Our traffic jams should officially be named the Eighth Wonder of the World. They are simply an awe-inspiring spectacle that we should share with the rest of the world.
After the outrage that happened on Monday this week in the CBD, The Kenya Tourism Board should vigorously start marketing our traffic jams as a tourist must-see, alongside the wildebeest migration and our beaches.
And if they don’t snap up this potential revenue generator which I am convinced could earn Kenya billions, I will take it on as a side hustle.
Simply put, our traffic jams deserve a thesis or two, a blockbuster movie, heck, they deserve an award of some sort.
By now, you can tell that I was caught up in that horrendous jam on Monday, and five days later, I am yet to recover from being held hostage in one position for four good hours.
This cannot be good for the heart. This is how healthy people get heart attacks from nowhere and drop dead.
Many times, I was tempted to just get up and walk home instead of just sitting there gazing out at the sea of unmoving vehicles. I started my journey out of the city centre in daylight, but nightfall found me still trying to get out of the city centre.
If you work in the capital city, and if, like me, you cannot wait to escape from this uninviting, congested, dusty and chaotic jungle in the evening, you can imagine how torturous it would be to be kept here against your will for an extra four hours.

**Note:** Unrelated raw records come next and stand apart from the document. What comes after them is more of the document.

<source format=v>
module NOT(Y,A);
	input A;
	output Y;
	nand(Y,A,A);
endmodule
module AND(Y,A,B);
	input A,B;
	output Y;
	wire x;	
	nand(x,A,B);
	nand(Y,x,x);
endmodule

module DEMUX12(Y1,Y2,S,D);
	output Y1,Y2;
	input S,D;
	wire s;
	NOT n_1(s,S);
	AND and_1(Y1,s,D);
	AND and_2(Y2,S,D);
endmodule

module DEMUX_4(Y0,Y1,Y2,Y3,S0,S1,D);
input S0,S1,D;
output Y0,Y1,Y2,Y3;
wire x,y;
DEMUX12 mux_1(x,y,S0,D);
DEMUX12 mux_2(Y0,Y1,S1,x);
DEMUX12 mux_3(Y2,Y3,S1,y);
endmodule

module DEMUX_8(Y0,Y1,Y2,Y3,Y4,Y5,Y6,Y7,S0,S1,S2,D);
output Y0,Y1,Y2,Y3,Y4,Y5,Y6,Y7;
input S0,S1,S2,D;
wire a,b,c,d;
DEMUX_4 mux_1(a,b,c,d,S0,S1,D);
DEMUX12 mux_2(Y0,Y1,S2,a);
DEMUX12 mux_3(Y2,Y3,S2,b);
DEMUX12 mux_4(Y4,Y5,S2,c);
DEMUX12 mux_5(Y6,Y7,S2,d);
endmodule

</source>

Like every Kenyan that was caught up in that merciless gridlock, I blamed Nairobi Governor Sonko for that senseless and time-wasting traffic jam in and out of the city centre.
I was so frustrated, had I come across a group of people burning Sonko’s effigy, I would have energetically and single-mindedly shoved them aside like we Kenyans do when fighting to board matatus so that I could do the burning myself.

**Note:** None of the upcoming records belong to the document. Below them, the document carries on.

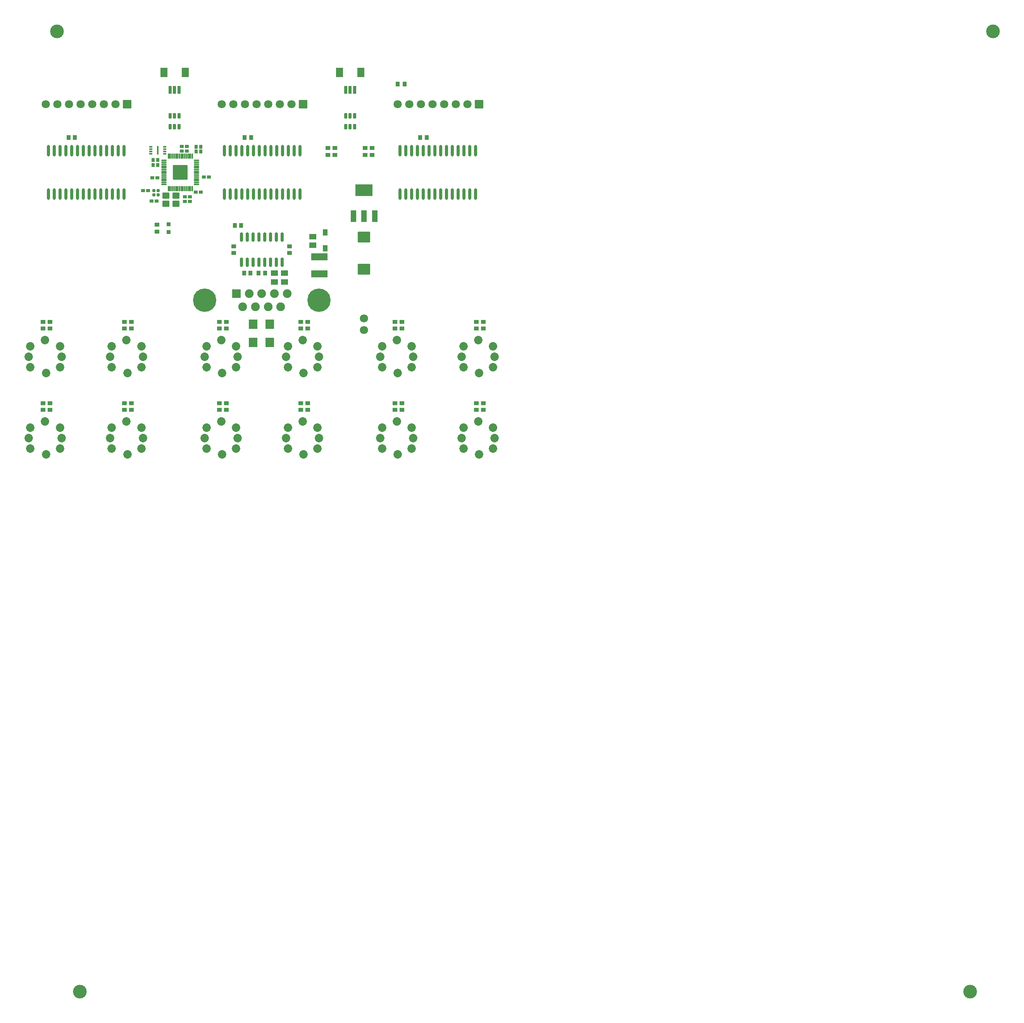
<source format=gts>
G04 Layer: TopSolderMaskLayer*
G04 EasyEDA v6.5.29, 2023-07-19 22:01:03*
G04 8eb2f2613b91424b8de75a29ec9d0e09,5a6b42c53f6a479593ecc07194224c93,10*
G04 Gerber Generator version 0.2*
G04 Scale: 100 percent, Rotated: No, Reflected: No *
G04 Dimensions in millimeters *
G04 leading zeros omitted , absolute positions ,4 integer and 5 decimal *
%FSLAX45Y45*%
%MOMM*%

%AMMACRO1*1,1,$1,$2,$3*1,1,$1,$4,$5*1,1,$1,0-$2,0-$3*1,1,$1,0-$4,0-$5*20,1,$1,$2,$3,$4,$5,0*20,1,$1,$4,$5,0-$2,0-$3,0*20,1,$1,0-$2,0-$3,0-$4,0-$5,0*20,1,$1,0-$4,0-$5,$2,$3,0*4,1,4,$2,$3,$4,$5,0-$2,0-$3,0-$4,0-$5,$2,$3,0*%
%ADD10MACRO1,0.1016X-0.266X0.536X0.266X0.536*%
%ADD11MACRO1,0.1016X-0.4X0.45X0.4X0.45*%
%ADD12MACRO1,0.1016X0.45X0.4X0.45X-0.4*%
%ADD13MACRO1,0.1016X0.432X-0.4032X-0.432X-0.4032*%
%ADD14MACRO1,0.1016X0.432X0.4032X-0.432X0.4032*%
%ADD15MACRO1,0.1016X-0.4032X-0.432X-0.4032X0.432*%
%ADD16MACRO1,0.1016X0.4032X-0.432X0.4032X0.432*%
%ADD17MACRO1,0.1016X0.6885X0.5663X-0.6885X0.5663*%
%ADD18MACRO1,0.1016X0.6885X-0.5663X-0.6885X-0.5663*%
%ADD19MACRO1,0.1016X0.475X0.6X0.475X-0.6*%
%ADD20MACRO1,0.1016X-0.525X-1.2325X0.525X-1.2325*%
%ADD21MACRO1,0.1016X1.77X-1.2325X-1.77X-1.2325*%
%ADD22MACRO1,0.1016X1.296X-1.1038X-1.296X-1.1038*%
%ADD23MACRO1,0.1016X1.296X1.1038X-1.296X1.1038*%
%ADD24MACRO1,0.1016X0.27X-0.395X-0.27X-0.395*%
%ADD25MACRO1,0.1016X0.27X0.395X-0.27X0.395*%
%ADD26MACRO1,0.1016X0.395X0.27X0.395X-0.27*%
%ADD27MACRO1,0.1016X-0.395X0.27X-0.395X-0.27*%
%ADD28MACRO1,0.1016X-0.27X0.395X0.27X0.395*%
%ADD29MACRO1,0.1016X-0.27X-0.395X0.27X-0.395*%
%ADD30MACRO1,0.1016X0.7X-0.6X0.7X0.6*%
%ADD31MACRO1,0.1016X-0.7X-0.6X-0.7X0.6*%
%ADD32MACRO1,0.1016X-0.7X0.6X-0.7X-0.6*%
%ADD33MACRO1,0.1016X0.7X0.6X0.7X-0.6*%
%ADD34MACRO1,0.1X-0.55X0.1X0.55X0.1*%
%ADD35MACRO1,0.1X-0.1X-0.55X-0.1X0.55*%
%ADD36MACRO1,0.1X0.55X-0.1X-0.55X-0.1*%
%ADD37MACRO1,0.1X0.1X0.55X0.1X-0.55*%
%ADD38MACRO1,0.1X-1.55X1.55X1.55X1.55*%
%ADD39MACRO1,0.1016X-0.395X-0.27X-0.395X0.27*%
%ADD40MACRO1,0.1016X0.395X-0.27X0.395X0.27*%
%ADD41MACRO1,0.1016X-0.3X0.14X0.3X0.14*%
%ADD42MACRO1,0.1016X0.15X-0.85X-0.15X-0.85*%
%ADD43MACRO1,0.1016X0.275X-0.275X-0.275X-0.275*%
%ADD44MACRO1,0.1016X0.3X-0.775X-0.3X-0.775*%
%ADD45MACRO1,0.1016X0.75X-1X-0.75X-1*%
%ADD46MACRO1,0.1016X-0.4X0.4X0.4X0.4*%
%ADD47MACRO1,0.1016X1.7496X-0.7033X-1.7496X-0.7033*%
%ADD48MACRO1,0.1016X1.7496X0.7033X-1.7496X0.7033*%
%ADD49O,0.7036053999999999X2.0725892000000004*%
%ADD50MACRO1,0.1016X-0.9X-1X-0.9X1*%
%ADD51MACRO1,0.1016X-0.85X-0.85X0.85X-0.85*%
%ADD52C,1.8016*%
%ADD53C,1.8532*%
%ADD54MACRO1,0.1016X-0.432X0.4032X0.432X0.4032*%
%ADD55MACRO1,0.1016X-0.432X-0.4032X0.432X-0.4032*%
%ADD56O,0.6755891999999999X2.4896064*%
%ADD57C,1.9016*%
%ADD58C,5.1016*%
%ADD59MACRO1,0.1016X-0.9X0.9X0.9X0.9*%
%ADD60C,3.0000*%
%ADD61C,0.0128*%

%LPD*%
D10*
G01*
X14421104Y8368690D03*
G01*
X14516100Y8368690D03*
G01*
X14611095Y8368690D03*
G01*
X14611095Y8598509D03*
G01*
X14516100Y8598509D03*
G01*
X14421104Y8598509D03*
D11*
G01*
X8502799Y8128000D03*
G01*
X8362800Y8128000D03*
G01*
X12350899Y8128000D03*
G01*
X12210900Y8128000D03*
G01*
X16186299Y8128000D03*
G01*
X16046300Y8128000D03*
G01*
X12134999Y6210300D03*
G01*
X11995000Y6210300D03*
D12*
G01*
X11976100Y5606900D03*
G01*
X11976100Y5746899D03*
G01*
X13195300Y5606900D03*
G01*
X13195300Y5746899D03*
D11*
G01*
X12338199Y5168900D03*
G01*
X12198200Y5168900D03*
G01*
X12655699Y5168900D03*
G01*
X12515700Y5168900D03*
D13*
G01*
X10299700Y6222124D03*
D14*
G01*
X10299700Y6071475D03*
D15*
G01*
X15709024Y9296400D03*
D16*
G01*
X15558375Y9296400D03*
D10*
G01*
X10585704Y8368690D03*
G01*
X10680700Y8368690D03*
G01*
X10775695Y8368690D03*
G01*
X10775695Y8598509D03*
G01*
X10680700Y8598509D03*
G01*
X10585704Y8598509D03*
D17*
G01*
X13703296Y5770773D03*
D18*
G01*
X13703296Y5964026D03*
D19*
G01*
X13970000Y5710097D03*
G01*
X13970000Y6050102D03*
D20*
G01*
X14590900Y6407150D03*
G01*
X14820900Y6407150D03*
G01*
X15050899Y6407150D03*
D21*
G01*
X14820900Y6978650D03*
D22*
G01*
X14820900Y5951824D03*
D23*
G01*
X14820900Y5249575D03*
D24*
G01*
X11150600Y7928505D03*
D25*
G01*
X11150600Y7819494D03*
D26*
G01*
X10842094Y7835900D03*
D27*
G01*
X10951105Y7835900D03*
D28*
G01*
X11252200Y7819494D03*
D29*
G01*
X11252200Y7928505D03*
D30*
G01*
X10494502Y6684109D03*
D31*
G01*
X10714502Y6684109D03*
D32*
G01*
X10714502Y6854111D03*
D33*
G01*
X10494502Y6854111D03*
D26*
G01*
X10181696Y6743697D03*
D27*
G01*
X10290708Y6743697D03*
D26*
G01*
X10905594Y6731000D03*
D27*
G01*
X11014605Y6731000D03*
D26*
G01*
X10905594Y6832600D03*
D27*
G01*
X11014605Y6832600D03*
D34*
G01*
X10452693Y7626004D03*
G01*
X10452693Y7585999D03*
G01*
X10452693Y7545994D03*
G01*
X10452693Y7505989D03*
G01*
X10452693Y7466009D03*
G01*
X10452693Y7426004D03*
G01*
X10452693Y7385999D03*
G01*
X10452693Y7345994D03*
G01*
X10452693Y7305989D03*
G01*
X10452693Y7266010D03*
G01*
X10452693Y7226005D03*
G01*
X10452693Y7186000D03*
G01*
X10452693Y7145995D03*
G01*
X10452693Y7105990D03*
D35*
G01*
X10547708Y7011001D03*
G01*
X10587687Y7011001D03*
G01*
X10627692Y7011001D03*
G01*
X10667697Y7011001D03*
G01*
X10707702Y7011001D03*
G01*
X10747707Y7011001D03*
G01*
X10787687Y7011001D03*
G01*
X10827692Y7011001D03*
G01*
X10867697Y7011001D03*
G01*
X10907702Y7011001D03*
G01*
X10947707Y7011001D03*
G01*
X10987686Y7011001D03*
G01*
X11027691Y7011001D03*
G01*
X11067696Y7011001D03*
D36*
G01*
X11162710Y7105990D03*
G01*
X11162710Y7145995D03*
G01*
X11162710Y7186000D03*
G01*
X11162710Y7226005D03*
G01*
X11162710Y7266010D03*
G01*
X11162710Y7305989D03*
G01*
X11162710Y7345994D03*
G01*
X11162710Y7385999D03*
G01*
X11162710Y7426004D03*
G01*
X11162710Y7466009D03*
G01*
X11162710Y7505989D03*
G01*
X11162710Y7545994D03*
G01*
X11162710Y7585999D03*
G01*
X11162710Y7626004D03*
D37*
G01*
X11067696Y7720992D03*
G01*
X11027691Y7720992D03*
G01*
X10987686Y7720992D03*
G01*
X10947707Y7720992D03*
G01*
X10907702Y7720992D03*
G01*
X10867697Y7720992D03*
G01*
X10827692Y7720992D03*
G01*
X10787687Y7720992D03*
G01*
X10747707Y7720992D03*
G01*
X10707702Y7720992D03*
G01*
X10667697Y7720992D03*
G01*
X10627692Y7720992D03*
G01*
X10587687Y7720992D03*
G01*
X10547708Y7720992D03*
D38*
G01*
X10807697Y7366002D03*
D39*
G01*
X10951105Y7937500D03*
D40*
G01*
X10842094Y7937500D03*
D26*
G01*
X11146894Y6934200D03*
D27*
G01*
X11255905Y6934200D03*
D26*
G01*
X11324694Y7264400D03*
D27*
G01*
X11433705Y7264400D03*
D41*
G01*
X10463141Y7773596D03*
G01*
X10463141Y7823608D03*
G01*
X10463141Y7873596D03*
G01*
X10463141Y7923608D03*
G01*
X10161658Y7773596D03*
G01*
X10161658Y7823608D03*
G01*
X10161658Y7873596D03*
G01*
X10161658Y7923608D03*
D42*
G01*
X10312397Y7848600D03*
D24*
G01*
X10312402Y7636400D03*
D25*
G01*
X10312402Y7527389D03*
D24*
G01*
X10210802Y7636400D03*
D25*
G01*
X10210802Y7527389D03*
D39*
G01*
X10303405Y7251700D03*
D40*
G01*
X10194394Y7251700D03*
D39*
G01*
X10100205Y6972300D03*
D40*
G01*
X9991194Y6972300D03*
D43*
G01*
X10321804Y6873974D03*
G01*
X10321804Y6968990D03*
G01*
X10226781Y6968995D03*
G01*
X10226782Y6873974D03*
D44*
G01*
X10780699Y9166148D03*
G01*
X10680700Y9166148D03*
G01*
X10580700Y9166148D03*
D45*
G01*
X10450699Y9553648D03*
G01*
X10910698Y9553648D03*
D44*
G01*
X14616099Y9166148D03*
G01*
X14516100Y9166148D03*
G01*
X14416100Y9166148D03*
D45*
G01*
X14286099Y9553648D03*
G01*
X14746098Y9553648D03*
D46*
G01*
X10553700Y6061710D03*
G01*
X10553700Y6231889D03*
D47*
G01*
X13843000Y5519333D03*
D48*
G01*
X13843000Y5148666D03*
D49*
G01*
X12141200Y5403342D03*
G01*
X12268200Y5403342D03*
G01*
X12395200Y5403342D03*
G01*
X12522200Y5403342D03*
G01*
X12649200Y5403342D03*
G01*
X12776200Y5403342D03*
G01*
X12903200Y5403342D03*
G01*
X13030200Y5403342D03*
G01*
X12141200Y5950457D03*
G01*
X12268200Y5950457D03*
G01*
X12395200Y5950457D03*
G01*
X12522200Y5950457D03*
G01*
X12649200Y5950457D03*
G01*
X12776200Y5950457D03*
G01*
X12903200Y5950457D03*
G01*
X13030200Y5950457D03*
D13*
G01*
X7810500Y4101224D03*
D14*
G01*
X7810500Y3950575D03*
D13*
G01*
X7962900Y4101224D03*
D14*
G01*
X7962900Y3950575D03*
D13*
G01*
X9588500Y4101224D03*
D14*
G01*
X9588500Y3950575D03*
D13*
G01*
X9740900Y4101224D03*
D14*
G01*
X9740900Y3950575D03*
D13*
G01*
X7962900Y2323224D03*
D14*
G01*
X7962900Y2172575D03*
D13*
G01*
X7810500Y2323224D03*
D14*
G01*
X7810500Y2172575D03*
D13*
G01*
X9588500Y2323224D03*
D14*
G01*
X9588500Y2172575D03*
D13*
G01*
X9740900Y2323224D03*
D14*
G01*
X9740900Y2172575D03*
D13*
G01*
X11658600Y4101224D03*
D14*
G01*
X11658600Y3950575D03*
D13*
G01*
X11811000Y4101224D03*
D14*
G01*
X11811000Y3950575D03*
D13*
G01*
X13436600Y4101224D03*
D14*
G01*
X13436600Y3950575D03*
D13*
G01*
X13589000Y4101224D03*
D14*
G01*
X13589000Y3950575D03*
D13*
G01*
X11658600Y2323224D03*
D14*
G01*
X11658600Y2172575D03*
D13*
G01*
X11811000Y2323224D03*
D14*
G01*
X11811000Y2172575D03*
D13*
G01*
X13436600Y2323224D03*
D14*
G01*
X13436600Y2172575D03*
D13*
G01*
X13589000Y2323224D03*
D14*
G01*
X13589000Y2172575D03*
D13*
G01*
X15494000Y4101224D03*
D14*
G01*
X15494000Y3950575D03*
D13*
G01*
X15646400Y4101224D03*
D14*
G01*
X15646400Y3950575D03*
D13*
G01*
X17272000Y4101224D03*
D14*
G01*
X17272000Y3950575D03*
D13*
G01*
X17424400Y4101224D03*
D14*
G01*
X17424400Y3950575D03*
D13*
G01*
X15494000Y2323224D03*
D14*
G01*
X15494000Y2172575D03*
D13*
G01*
X15646400Y2323224D03*
D14*
G01*
X15646400Y2172575D03*
D13*
G01*
X17272000Y2323224D03*
D14*
G01*
X17272000Y2172575D03*
D13*
G01*
X17424400Y2323224D03*
D14*
G01*
X17424400Y2172575D03*
D50*
G01*
X12763500Y3648100D03*
G01*
X12763500Y4048099D03*
G01*
X12395200Y3648100D03*
G01*
X12395200Y4048099D03*
D18*
G01*
X12865100Y5167304D03*
D17*
G01*
X12865100Y4967295D03*
D18*
G01*
X13081000Y5167304D03*
D17*
G01*
X13081000Y4967295D03*
D51*
G01*
X9645281Y8857381D03*
D52*
G01*
X9391294Y8857386D03*
G01*
X9137294Y8857386D03*
G01*
X8883294Y8857386D03*
G01*
X8629294Y8857386D03*
G01*
X8375294Y8857386D03*
G01*
X8121294Y8857386D03*
G01*
X7867294Y8857386D03*
D51*
G01*
X13488474Y8857381D03*
D52*
G01*
X13234466Y8857386D03*
G01*
X12980466Y8857386D03*
G01*
X12726466Y8857386D03*
G01*
X12472466Y8857386D03*
G01*
X12218466Y8857386D03*
G01*
X11964466Y8857386D03*
G01*
X11710466Y8857386D03*
D51*
G01*
X17331667Y8857381D03*
D52*
G01*
X17077664Y8857386D03*
G01*
X16823664Y8857386D03*
G01*
X16569664Y8857386D03*
G01*
X16315664Y8857386D03*
G01*
X16061664Y8857386D03*
G01*
X15807664Y8857386D03*
G01*
X15553664Y8857386D03*
D53*
G01*
X8178800Y3111500D03*
G01*
X7528788Y3111500D03*
G01*
X8178800Y3561511D03*
G01*
X7528788Y3561511D03*
G01*
X7853806Y3696487D03*
G01*
X8213801Y3336493D03*
G01*
X7874000Y2984500D03*
G01*
X7493000Y3340100D03*
G01*
X9956800Y3111500D03*
G01*
X9306788Y3111500D03*
G01*
X9956800Y3561511D03*
G01*
X9306788Y3561511D03*
G01*
X9631806Y3696487D03*
G01*
X9991801Y3336493D03*
G01*
X9652000Y2984500D03*
G01*
X9271000Y3340100D03*
G01*
X8178800Y1333500D03*
G01*
X7528788Y1333500D03*
G01*
X8178800Y1783511D03*
G01*
X7528788Y1783511D03*
G01*
X7853806Y1918487D03*
G01*
X8213801Y1558493D03*
G01*
X7874000Y1206500D03*
G01*
X7493000Y1562100D03*
G01*
X9956800Y1333500D03*
G01*
X9306788Y1333500D03*
G01*
X9956800Y1783511D03*
G01*
X9306788Y1783511D03*
G01*
X9631806Y1918487D03*
G01*
X9991801Y1558493D03*
G01*
X9652000Y1206500D03*
G01*
X9271000Y1562100D03*
G01*
X12026900Y3111500D03*
G01*
X11376888Y3111500D03*
G01*
X12026900Y3561511D03*
G01*
X11376888Y3561511D03*
G01*
X11701906Y3696487D03*
G01*
X12061901Y3336493D03*
G01*
X11722100Y2984500D03*
G01*
X11341100Y3340100D03*
G01*
X13804900Y3111500D03*
G01*
X13154888Y3111500D03*
G01*
X13804900Y3561511D03*
G01*
X13154888Y3561511D03*
G01*
X13479906Y3696487D03*
G01*
X13839901Y3336493D03*
G01*
X13500100Y2984500D03*
G01*
X13119100Y3340100D03*
G01*
X12026900Y1333500D03*
G01*
X11376888Y1333500D03*
G01*
X12026900Y1783511D03*
G01*
X11376888Y1783511D03*
G01*
X11701906Y1918487D03*
G01*
X12061901Y1558493D03*
G01*
X11722100Y1206500D03*
G01*
X11341100Y1562100D03*
G01*
X13804900Y1333500D03*
G01*
X13154888Y1333500D03*
G01*
X13804900Y1783511D03*
G01*
X13154888Y1783511D03*
G01*
X13479906Y1918487D03*
G01*
X13839901Y1558493D03*
G01*
X13500100Y1206500D03*
G01*
X13119100Y1562100D03*
G01*
X15862300Y3111500D03*
G01*
X15212288Y3111500D03*
G01*
X15862300Y3561511D03*
G01*
X15212288Y3561511D03*
G01*
X15537306Y3696487D03*
G01*
X15897301Y3336493D03*
G01*
X15557500Y2984500D03*
G01*
X15176500Y3340100D03*
G01*
X17640300Y3111500D03*
G01*
X16990288Y3111500D03*
G01*
X17640300Y3561511D03*
G01*
X16990288Y3561511D03*
G01*
X17315306Y3696487D03*
G01*
X17675301Y3336493D03*
G01*
X17335500Y2984500D03*
G01*
X16954500Y3340100D03*
G01*
X15862300Y1333500D03*
G01*
X15212288Y1333500D03*
G01*
X15862300Y1783511D03*
G01*
X15212288Y1783511D03*
G01*
X15537306Y1918487D03*
G01*
X15897301Y1558493D03*
G01*
X15557500Y1206500D03*
G01*
X15176500Y1562100D03*
G01*
X17640300Y1333500D03*
G01*
X16990288Y1333500D03*
G01*
X17640300Y1783511D03*
G01*
X16990288Y1783511D03*
G01*
X17315306Y1918487D03*
G01*
X17675301Y1558493D03*
G01*
X17335500Y1206500D03*
G01*
X16954500Y1562100D03*
D54*
G01*
X14033500Y7747875D03*
D55*
G01*
X14033500Y7898524D03*
D54*
G01*
X14185900Y7747875D03*
D55*
G01*
X14185900Y7898524D03*
D56*
G01*
X13423900Y7840395D03*
G01*
X13296900Y7840395D03*
G01*
X13169900Y7840395D03*
G01*
X13042900Y7840395D03*
G01*
X12915900Y7840395D03*
G01*
X12788900Y7840395D03*
G01*
X12661900Y7840395D03*
G01*
X12534900Y7840395D03*
G01*
X12407900Y7840395D03*
G01*
X12280900Y7840395D03*
G01*
X12153900Y7840395D03*
G01*
X12026900Y7840395D03*
G01*
X11899900Y7840395D03*
G01*
X11772900Y7840395D03*
G01*
X13423900Y6891604D03*
G01*
X13296900Y6891604D03*
G01*
X13169900Y6891604D03*
G01*
X13042900Y6891604D03*
G01*
X12915900Y6891604D03*
G01*
X12788900Y6891604D03*
G01*
X12661900Y6891604D03*
G01*
X12534900Y6891604D03*
G01*
X12407900Y6891604D03*
G01*
X12280900Y6891604D03*
G01*
X12153900Y6891604D03*
G01*
X12026900Y6891604D03*
G01*
X11899900Y6891604D03*
G01*
X11772900Y6891604D03*
G01*
X9575800Y7840395D03*
G01*
X9448800Y7840395D03*
G01*
X9321800Y7840395D03*
G01*
X9194800Y7840395D03*
G01*
X9067800Y7840395D03*
G01*
X8940800Y7840395D03*
G01*
X8813800Y7840395D03*
G01*
X8686800Y7840395D03*
G01*
X8559800Y7840395D03*
G01*
X8432800Y7840395D03*
G01*
X8305800Y7840395D03*
G01*
X8178800Y7840395D03*
G01*
X8051800Y7840395D03*
G01*
X7924800Y7840395D03*
G01*
X9575800Y6891604D03*
G01*
X9448800Y6891604D03*
G01*
X9321800Y6891604D03*
G01*
X9194800Y6891604D03*
G01*
X9067800Y6891604D03*
G01*
X8940800Y6891604D03*
G01*
X8813800Y6891604D03*
G01*
X8686800Y6891604D03*
G01*
X8559800Y6891604D03*
G01*
X8432800Y6891604D03*
G01*
X8305800Y6891604D03*
G01*
X8178800Y6891604D03*
G01*
X8051800Y6891604D03*
G01*
X7924800Y6891604D03*
G01*
X17259300Y7840395D03*
G01*
X17132300Y7840395D03*
G01*
X17005300Y7840395D03*
G01*
X16878300Y7840395D03*
G01*
X16751300Y7840395D03*
G01*
X16624300Y7840395D03*
G01*
X16497300Y7840395D03*
G01*
X16370300Y7840395D03*
G01*
X16243300Y7840395D03*
G01*
X16116300Y7840395D03*
G01*
X15989300Y7840395D03*
G01*
X15862300Y7840395D03*
G01*
X15735300Y7840395D03*
G01*
X15608300Y7840395D03*
G01*
X17259300Y6891604D03*
G01*
X17132300Y6891604D03*
G01*
X17005300Y6891604D03*
G01*
X16878300Y6891604D03*
G01*
X16751300Y6891604D03*
G01*
X16624300Y6891604D03*
G01*
X16497300Y6891604D03*
G01*
X16370300Y6891604D03*
G01*
X16243300Y6891604D03*
G01*
X16116300Y6891604D03*
G01*
X15989300Y6891604D03*
G01*
X15862300Y6891604D03*
G01*
X15735300Y6891604D03*
G01*
X15608300Y6891604D03*
D54*
G01*
X14998700Y7747875D03*
D55*
G01*
X14998700Y7898524D03*
D54*
G01*
X14846300Y7747875D03*
D55*
G01*
X14846300Y7898524D03*
D57*
G01*
X12585649Y4713986D03*
D58*
G01*
X11335689Y4572025D03*
D59*
G01*
X12031649Y4713985D03*
D57*
G01*
X12308636Y4713986D03*
G01*
X12862636Y4713986D03*
G01*
X13139648Y4714011D03*
G01*
X12170156Y4429988D03*
G01*
X12447143Y4429988D03*
G01*
X12724155Y4429988D03*
G01*
X13001142Y4429988D03*
D58*
G01*
X13835684Y4572025D03*
D52*
G01*
X14820900Y4178300D03*
G01*
X14820900Y3924300D03*
D60*
G01*
X8111998Y10451998D03*
G01*
X28556000Y10451998D03*
G01*
X8611997Y-10543997D03*
G01*
X28056001Y-10543997D03*
M02*

</source>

That jam brought out the worst in many of us.
If this traffic madness isn’t resolved in the near future, I foresee how we greet one another changing. Instead of the usual how are you? Our conversations will start this way:
“How was the traffic jam this morning?”
“Oh, fine, I got to work at 10am just like yesterday, so everything is fine, I have nothing to complain about.”
“Oh, that’s good, traffic jam on my end was also okay — I managed to get to work at 11.30am, which was a huge improvement because yesterday I arrived at the office at noon.”
Our legendary traffic jam out of the way, we would then discuss other matters.